Victorio Sala fut chargé de monter l’affaire connue sous le nom de « procès Roca-Dalmau ». Un beau jour, un agent de Sala se présenta au domicile d’un fasciste connu de Gérone. Se disant phalangiste, il demanda qu’on lui fît la grâce de lui garder une valise pendant quelques heures. Le fasciste de Gérone accéda à sa demande. Deux heures plus tard, les agents de Sala se présentèrent, cette fois-ci officiellement ; ils prirent possession de la valise et ils découvrirent des documents extrêmement intéressants, des documents graves, très graves : plans de ponts, modèles de mortiers, instructions pour les bombardements d’objectifs militaires, etc., etc… Tous ces documents portaient le sceau du Comité militaire du P.O.U.M. Mais on découvrit quelque chose de plus radical encore : un rapport dans lequel des membres de notre parti faisaient part de leur projet d’assassiner Prieto, Lister, Modesto, Walter et quelques autres.
Naturellement, le fasciste Roca fut arrêté.

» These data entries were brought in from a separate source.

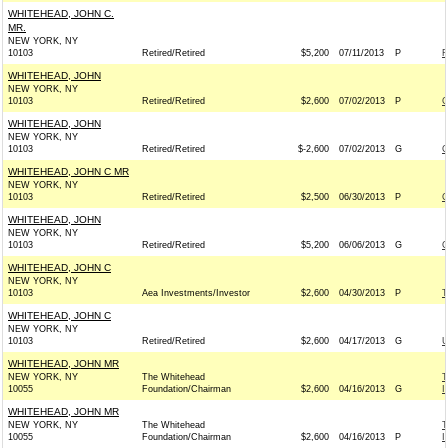
WHITEHEAD, JOHN C.
MR.
NEW YORK, NY
10103
Retired/Retired
$5,200
07/11/2013
P
F
WHITEHEAD, JOHN
NEW YORK, NY
10103
Retired/Retired
$2,600
07/02/2013
P
G
WHITEHEAD, JOHN
NEW YORK, NY
10103
Retired/Retired
$-2,600
07/02/2013
G
G
WHITEHEAD, JOHN C MR
NEW YORK, NY
10103
Retired/Retired
$2,500
06/30/2013
P
C
WHITEHEAD, JOHN
NEW YORK, NY
10103
Retired/Retired
$5,200
06/06/2013
G
G
WHITEHEAD, JOHN C
NEW YORK, NY
10103
Aea Investments/Investor
$2,600
04/30/2013
P
T
WHITEHEAD, JOHN C
NEW YORK, NY
10103
Retired/Retired
$2,600
04/17/2013
G
U
WHITEHEAD, JOHN MR
NEW YORK, NY
The Whitehead
T
10055
Foundation/Chairman
$2,600
04/16/2013
G
I
WHITEHEAD, JOHN MR
NEW YORK, NY
The Whitehead
T
10055
Foundation/Chairman
$2,600
04/16/2013
P
I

Grâce à un « habile interrogatoire », un des ces interrogatoires dont la Guépéou possède l’exclusive spécialité, ce Roca déclara que tous les documents étaient authentiques. Peu lui importait de manquer à la vérité ; après tout, nous étions aussi ses ennemis et il nous haïssait. Cependant, au procès, il expliqua les mauvais traitements dont il avait été l’objet pour l’obliger à faire cette déclaration ; il affirma n’avoir jamais eu de relations avec le P.O.U.M. et déclara ne pas connaître un seul de ses militants ; il accusa ouvertement le Commissaire Victorio Sala de l’avoir odieusement martyrisé pour obtenir qu’il signât une déclaration contre le P.O.U.M.

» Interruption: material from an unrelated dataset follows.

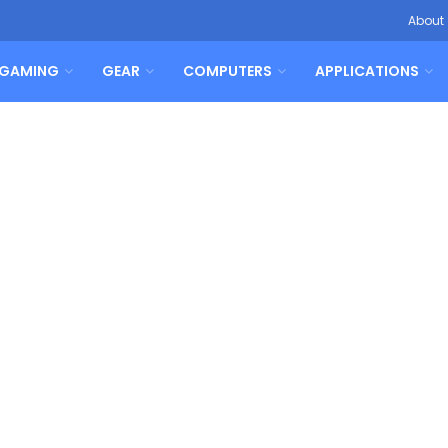
About
GAMING
GEAR
COMPUTERS
APPLICATIONS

En même temps, d’autres agents de Victorio Sala dérobèrent quelques documents qui figuraient dans le dossier du procès contre le C.E. du P.O.U.M. Des uns et des autres on fit des copies photographiques. Sala se chargea également d’écrire un petit feuilleton policier pour illustrer la reproduction des photos. Il livra le tout aux Conseillers de l’Ambassade. Ceux-ci mirent au point les originaux, ajoutèrent de nouvelles infamies et mirent en ordre les illustrations. Ce travail collectif devait cependant porter un nom d’auteur. On inventa celui de Max Rieger. Ainsi fut fabriqué le libelle immonde intitulé : « Espionnage en Espagne », qui fut publié dans toutes les langues et qui était destiné à porter à leur comble les calomnies contre Andrès Nin et son parti. Ainsi s’expliquent aussi les tournures étrangères qui abondent dans la version espagnole.

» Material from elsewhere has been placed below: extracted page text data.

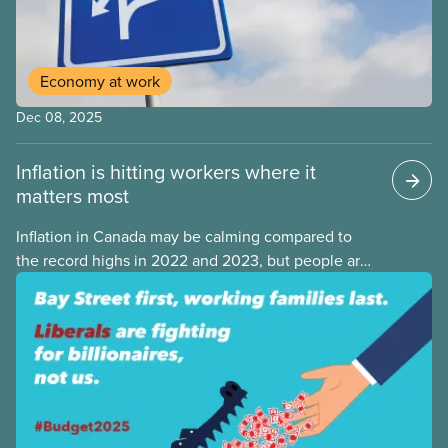
Economy at work
Dec 08, 2025
Inflation is hitting workers where it
matters most
Inflation in Canada may be calming compared to
the record highs in 2022 and 2023, but people are
still struggling with the cost of living. While overall
inflation increased by 2.1% on a year-over-year basis
in September 2025, housing and grocery prices are
rising at a significantly higher rate, the national
averages being 4% for groceries and 4.8% for rent.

On avait besoin d’un préfacier qui donnât quelque prestige au libelle. On eut recours à José Bergamin, jésuite repenti. En échange de quoi, il put faire de luxueux voyages à l’étranger, tandis que les militants du P.O.U.M. mouraient dans les tranchées. Mais sur sa conscience pèsera éternellement l’immense indignité d’avoir fait un monstrueux prologue pour un libelle immonde.